* INFORMATION SUPPLIED *
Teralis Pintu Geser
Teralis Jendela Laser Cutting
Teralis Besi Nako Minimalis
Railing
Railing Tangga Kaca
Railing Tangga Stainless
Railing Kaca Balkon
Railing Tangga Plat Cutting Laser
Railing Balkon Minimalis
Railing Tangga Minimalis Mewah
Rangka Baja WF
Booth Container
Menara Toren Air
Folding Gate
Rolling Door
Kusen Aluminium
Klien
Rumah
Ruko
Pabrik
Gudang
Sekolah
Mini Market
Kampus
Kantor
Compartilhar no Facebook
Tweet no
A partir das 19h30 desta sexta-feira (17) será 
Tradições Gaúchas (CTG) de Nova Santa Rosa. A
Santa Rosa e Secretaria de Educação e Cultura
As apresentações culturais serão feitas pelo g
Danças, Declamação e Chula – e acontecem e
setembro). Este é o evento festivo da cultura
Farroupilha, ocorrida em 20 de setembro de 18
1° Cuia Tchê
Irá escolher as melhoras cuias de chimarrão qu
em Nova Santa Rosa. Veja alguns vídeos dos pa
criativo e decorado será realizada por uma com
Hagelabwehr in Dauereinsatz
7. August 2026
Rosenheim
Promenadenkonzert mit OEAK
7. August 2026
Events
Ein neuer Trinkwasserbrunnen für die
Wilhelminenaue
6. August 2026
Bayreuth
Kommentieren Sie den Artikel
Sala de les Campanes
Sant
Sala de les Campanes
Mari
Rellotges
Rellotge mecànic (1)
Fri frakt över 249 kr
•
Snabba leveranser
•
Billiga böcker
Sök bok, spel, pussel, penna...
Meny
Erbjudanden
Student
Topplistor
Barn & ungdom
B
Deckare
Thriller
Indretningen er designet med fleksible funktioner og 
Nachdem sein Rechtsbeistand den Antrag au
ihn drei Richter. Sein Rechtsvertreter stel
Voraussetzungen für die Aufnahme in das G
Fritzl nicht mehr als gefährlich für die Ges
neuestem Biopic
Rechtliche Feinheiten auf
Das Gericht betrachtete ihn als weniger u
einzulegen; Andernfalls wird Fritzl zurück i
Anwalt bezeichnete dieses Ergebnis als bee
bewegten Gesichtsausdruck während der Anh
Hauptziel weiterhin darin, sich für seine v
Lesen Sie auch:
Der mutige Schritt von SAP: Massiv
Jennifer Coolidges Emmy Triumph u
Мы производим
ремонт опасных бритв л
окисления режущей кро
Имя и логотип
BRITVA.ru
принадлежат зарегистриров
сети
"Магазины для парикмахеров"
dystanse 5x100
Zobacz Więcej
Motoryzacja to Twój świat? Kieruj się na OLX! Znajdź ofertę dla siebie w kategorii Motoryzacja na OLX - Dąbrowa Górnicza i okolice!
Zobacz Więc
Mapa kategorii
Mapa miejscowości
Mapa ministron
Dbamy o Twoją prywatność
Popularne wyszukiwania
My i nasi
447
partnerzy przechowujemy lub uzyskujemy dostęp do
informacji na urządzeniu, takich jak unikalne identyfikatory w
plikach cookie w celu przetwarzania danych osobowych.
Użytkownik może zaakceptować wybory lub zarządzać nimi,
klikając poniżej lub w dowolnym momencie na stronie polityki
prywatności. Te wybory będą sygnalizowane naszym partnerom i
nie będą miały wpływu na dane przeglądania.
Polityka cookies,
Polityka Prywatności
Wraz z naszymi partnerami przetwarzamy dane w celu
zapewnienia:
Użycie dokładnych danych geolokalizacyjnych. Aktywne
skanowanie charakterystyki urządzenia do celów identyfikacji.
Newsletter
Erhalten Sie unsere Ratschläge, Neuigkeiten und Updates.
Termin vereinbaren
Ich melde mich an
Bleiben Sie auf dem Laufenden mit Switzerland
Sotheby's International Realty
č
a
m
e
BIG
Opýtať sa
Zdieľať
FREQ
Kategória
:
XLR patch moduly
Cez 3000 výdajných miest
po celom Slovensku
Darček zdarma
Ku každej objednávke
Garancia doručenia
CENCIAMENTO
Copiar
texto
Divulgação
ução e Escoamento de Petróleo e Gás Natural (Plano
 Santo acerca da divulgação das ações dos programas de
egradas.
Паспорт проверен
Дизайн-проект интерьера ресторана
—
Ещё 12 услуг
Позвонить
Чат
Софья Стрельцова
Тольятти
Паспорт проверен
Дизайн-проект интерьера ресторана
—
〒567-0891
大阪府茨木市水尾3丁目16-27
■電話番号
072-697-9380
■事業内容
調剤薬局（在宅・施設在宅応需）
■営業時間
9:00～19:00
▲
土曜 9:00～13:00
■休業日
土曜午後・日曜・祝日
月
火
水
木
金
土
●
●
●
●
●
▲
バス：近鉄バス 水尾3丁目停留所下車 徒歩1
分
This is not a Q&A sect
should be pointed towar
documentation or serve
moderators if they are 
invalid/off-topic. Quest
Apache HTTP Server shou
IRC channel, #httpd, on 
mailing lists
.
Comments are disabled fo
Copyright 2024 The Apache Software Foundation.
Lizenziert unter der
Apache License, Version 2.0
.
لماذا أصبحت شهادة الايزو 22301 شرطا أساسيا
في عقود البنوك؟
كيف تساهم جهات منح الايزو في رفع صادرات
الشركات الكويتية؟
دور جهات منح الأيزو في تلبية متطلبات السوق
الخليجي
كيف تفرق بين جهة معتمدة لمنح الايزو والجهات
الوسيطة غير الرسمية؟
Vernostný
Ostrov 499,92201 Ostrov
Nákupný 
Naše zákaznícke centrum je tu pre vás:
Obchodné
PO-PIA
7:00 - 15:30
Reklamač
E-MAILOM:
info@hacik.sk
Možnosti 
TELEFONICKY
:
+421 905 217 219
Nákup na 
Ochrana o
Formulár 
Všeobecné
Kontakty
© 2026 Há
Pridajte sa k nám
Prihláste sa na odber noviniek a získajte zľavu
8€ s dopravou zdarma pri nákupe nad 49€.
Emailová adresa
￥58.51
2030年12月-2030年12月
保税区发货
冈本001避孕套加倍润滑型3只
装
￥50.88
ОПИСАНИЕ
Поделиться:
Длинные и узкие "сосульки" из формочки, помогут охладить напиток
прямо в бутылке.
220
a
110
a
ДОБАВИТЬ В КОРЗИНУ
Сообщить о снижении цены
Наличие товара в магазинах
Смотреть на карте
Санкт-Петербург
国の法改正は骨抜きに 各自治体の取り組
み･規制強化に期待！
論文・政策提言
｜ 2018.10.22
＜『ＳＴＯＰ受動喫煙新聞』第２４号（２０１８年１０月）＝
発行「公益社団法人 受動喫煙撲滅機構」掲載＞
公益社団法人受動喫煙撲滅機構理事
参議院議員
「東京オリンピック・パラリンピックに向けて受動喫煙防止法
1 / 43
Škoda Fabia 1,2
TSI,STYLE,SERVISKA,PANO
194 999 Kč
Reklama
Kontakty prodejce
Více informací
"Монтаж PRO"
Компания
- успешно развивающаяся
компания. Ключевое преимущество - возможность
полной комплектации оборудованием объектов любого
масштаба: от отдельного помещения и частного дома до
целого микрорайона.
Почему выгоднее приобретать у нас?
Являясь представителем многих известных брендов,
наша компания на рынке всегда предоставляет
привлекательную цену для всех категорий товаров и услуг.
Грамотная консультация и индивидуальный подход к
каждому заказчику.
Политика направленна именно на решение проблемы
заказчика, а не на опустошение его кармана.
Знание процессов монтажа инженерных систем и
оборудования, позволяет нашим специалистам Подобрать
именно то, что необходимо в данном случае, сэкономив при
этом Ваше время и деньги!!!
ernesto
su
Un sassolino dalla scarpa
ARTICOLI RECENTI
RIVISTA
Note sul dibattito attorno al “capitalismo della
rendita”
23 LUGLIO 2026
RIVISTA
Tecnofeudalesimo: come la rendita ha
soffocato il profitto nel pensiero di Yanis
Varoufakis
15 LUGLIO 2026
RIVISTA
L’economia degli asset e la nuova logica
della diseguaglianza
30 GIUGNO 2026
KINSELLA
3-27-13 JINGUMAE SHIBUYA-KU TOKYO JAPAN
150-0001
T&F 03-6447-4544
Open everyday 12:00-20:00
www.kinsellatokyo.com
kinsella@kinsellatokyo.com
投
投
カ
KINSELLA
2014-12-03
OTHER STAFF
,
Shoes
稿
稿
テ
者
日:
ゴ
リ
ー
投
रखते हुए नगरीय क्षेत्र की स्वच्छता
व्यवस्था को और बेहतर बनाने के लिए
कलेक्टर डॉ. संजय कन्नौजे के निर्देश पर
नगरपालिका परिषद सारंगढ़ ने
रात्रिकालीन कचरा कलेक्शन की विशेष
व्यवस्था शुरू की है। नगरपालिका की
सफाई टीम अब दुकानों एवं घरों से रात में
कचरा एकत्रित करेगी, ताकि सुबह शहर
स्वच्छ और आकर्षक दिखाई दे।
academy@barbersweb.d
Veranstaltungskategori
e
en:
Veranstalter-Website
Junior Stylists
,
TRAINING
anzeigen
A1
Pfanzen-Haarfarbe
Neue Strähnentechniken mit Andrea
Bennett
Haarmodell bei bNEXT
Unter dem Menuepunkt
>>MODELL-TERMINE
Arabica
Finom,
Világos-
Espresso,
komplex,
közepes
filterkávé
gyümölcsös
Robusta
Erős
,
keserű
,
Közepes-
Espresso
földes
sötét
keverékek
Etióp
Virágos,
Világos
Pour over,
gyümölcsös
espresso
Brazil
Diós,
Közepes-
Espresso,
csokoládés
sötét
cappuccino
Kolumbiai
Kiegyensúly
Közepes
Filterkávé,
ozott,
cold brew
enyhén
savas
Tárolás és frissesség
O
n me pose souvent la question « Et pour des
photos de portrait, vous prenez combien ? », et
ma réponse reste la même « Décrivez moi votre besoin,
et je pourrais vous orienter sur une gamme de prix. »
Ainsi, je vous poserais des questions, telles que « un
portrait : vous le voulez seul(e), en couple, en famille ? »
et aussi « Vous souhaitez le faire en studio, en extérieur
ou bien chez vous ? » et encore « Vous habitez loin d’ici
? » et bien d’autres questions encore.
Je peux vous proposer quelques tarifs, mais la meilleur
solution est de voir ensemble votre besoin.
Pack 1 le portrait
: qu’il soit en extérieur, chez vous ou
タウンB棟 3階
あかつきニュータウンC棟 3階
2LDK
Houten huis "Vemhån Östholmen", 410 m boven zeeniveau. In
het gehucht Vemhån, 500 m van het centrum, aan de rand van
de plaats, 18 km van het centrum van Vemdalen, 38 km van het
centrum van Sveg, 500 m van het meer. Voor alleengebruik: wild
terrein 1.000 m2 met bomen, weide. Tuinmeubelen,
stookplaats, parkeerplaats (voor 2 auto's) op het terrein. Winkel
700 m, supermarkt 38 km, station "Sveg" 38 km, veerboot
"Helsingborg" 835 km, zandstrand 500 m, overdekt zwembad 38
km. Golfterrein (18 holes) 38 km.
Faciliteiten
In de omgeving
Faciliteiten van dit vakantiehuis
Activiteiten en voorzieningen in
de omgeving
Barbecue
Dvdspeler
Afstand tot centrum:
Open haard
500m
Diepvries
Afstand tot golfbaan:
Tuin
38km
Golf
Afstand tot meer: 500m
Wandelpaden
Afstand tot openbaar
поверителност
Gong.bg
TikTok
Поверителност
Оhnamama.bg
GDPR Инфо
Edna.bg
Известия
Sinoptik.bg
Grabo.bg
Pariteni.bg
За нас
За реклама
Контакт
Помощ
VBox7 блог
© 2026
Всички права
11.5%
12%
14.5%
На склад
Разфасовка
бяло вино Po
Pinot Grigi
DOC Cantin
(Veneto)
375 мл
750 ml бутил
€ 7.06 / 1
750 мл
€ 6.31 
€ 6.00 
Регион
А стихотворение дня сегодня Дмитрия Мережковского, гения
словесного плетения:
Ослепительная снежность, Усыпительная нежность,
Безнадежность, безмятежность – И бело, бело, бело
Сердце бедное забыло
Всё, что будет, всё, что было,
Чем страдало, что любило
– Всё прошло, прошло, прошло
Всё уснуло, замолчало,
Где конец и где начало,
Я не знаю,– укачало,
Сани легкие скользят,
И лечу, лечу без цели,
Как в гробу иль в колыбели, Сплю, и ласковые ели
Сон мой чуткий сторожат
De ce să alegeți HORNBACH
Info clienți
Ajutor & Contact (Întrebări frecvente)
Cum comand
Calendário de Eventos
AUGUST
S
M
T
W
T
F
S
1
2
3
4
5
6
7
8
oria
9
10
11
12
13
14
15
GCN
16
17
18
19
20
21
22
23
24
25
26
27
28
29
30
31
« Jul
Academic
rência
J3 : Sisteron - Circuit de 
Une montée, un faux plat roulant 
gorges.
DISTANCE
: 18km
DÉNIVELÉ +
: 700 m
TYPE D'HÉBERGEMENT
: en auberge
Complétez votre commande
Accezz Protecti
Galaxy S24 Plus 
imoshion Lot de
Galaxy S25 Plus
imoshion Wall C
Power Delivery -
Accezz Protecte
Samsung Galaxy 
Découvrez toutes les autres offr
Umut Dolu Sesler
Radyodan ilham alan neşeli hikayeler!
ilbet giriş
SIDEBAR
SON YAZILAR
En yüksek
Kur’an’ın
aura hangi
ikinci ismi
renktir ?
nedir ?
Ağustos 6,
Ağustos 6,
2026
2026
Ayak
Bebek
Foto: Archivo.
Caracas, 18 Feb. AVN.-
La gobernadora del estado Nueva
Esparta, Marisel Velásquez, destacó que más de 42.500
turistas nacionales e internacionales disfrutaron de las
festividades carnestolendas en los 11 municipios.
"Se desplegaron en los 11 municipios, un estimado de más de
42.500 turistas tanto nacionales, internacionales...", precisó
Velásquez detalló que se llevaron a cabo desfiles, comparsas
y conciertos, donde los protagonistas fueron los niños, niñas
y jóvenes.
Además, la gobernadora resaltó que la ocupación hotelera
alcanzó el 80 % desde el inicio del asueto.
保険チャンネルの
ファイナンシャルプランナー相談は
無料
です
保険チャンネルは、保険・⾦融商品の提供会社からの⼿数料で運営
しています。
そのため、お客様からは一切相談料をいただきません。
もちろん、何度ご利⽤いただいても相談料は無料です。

* ABOUT THIS EXERCISE *
Restate, word for word and without additions, every line from the top of the listing above through the line that contains "Nachdem sein Rechtsbeistand den Antrag au".

* RESPONSE FOR THIS EXERCISE *
Teralis Pintu Geser
Teralis Jendela Laser Cutting
Teralis Besi Nako Minimalis
Railing
Railing Tangga Kaca
Railing Tangga Stainless
Railing Kaca Balkon
Railing Tangga Plat Cutting Laser
Railing Balkon Minimalis
Railing Tangga Minimalis Mewah
Rangka Baja WF
Booth Container
Menara Toren Air
Folding Gate
Rolling Door
Kusen Aluminium
Klien
Rumah
Ruko
Pabrik
Gudang
Sekolah
Mini Market
Kampus
Kantor
Compartilhar no Facebook
Tweet no
A partir das 19h30 desta sexta-feira (17) será 
Tradições Gaúchas (CTG) de Nova Santa Rosa. A
Santa Rosa e Secretaria de Educação e Cultura
As apresentações culturais serão feitas pelo g
Danças, Declamação e Chula – e acontecem e
setembro). Este é o evento festivo da cultura
Farroupilha, ocorrida em 20 de setembro de 18
1° Cuia Tchê
Irá escolher as melhoras cuias de chimarrão qu
em Nova Santa Rosa. Veja alguns vídeos dos pa
criativo e decorado será realizada por uma com
Hagelabwehr in Dauereinsatz
7. August 2026
Rosenheim
Promenadenkonzert mit OEAK
7. August 2026
Events
Ein neuer Trinkwasserbrunnen für die
Wilhelminenaue
6. August 2026
Bayreuth
Kommentieren Sie den Artikel
Sala de les Campanes
Sant
Sala de les Campanes
Mari
Rellotges
Rellotge mecànic (1)
Fri frakt över 249 kr
•
Snabba leveranser
•
Billiga böcker
Sök bok, spel, pussel, penna...
Meny
Erbjudanden
Student
Topplistor
Barn & ungdom
B
Deckare
Thriller
Indretningen er designet med fleksible funktioner og 
Nachdem sein Rechtsbeistand den Antrag au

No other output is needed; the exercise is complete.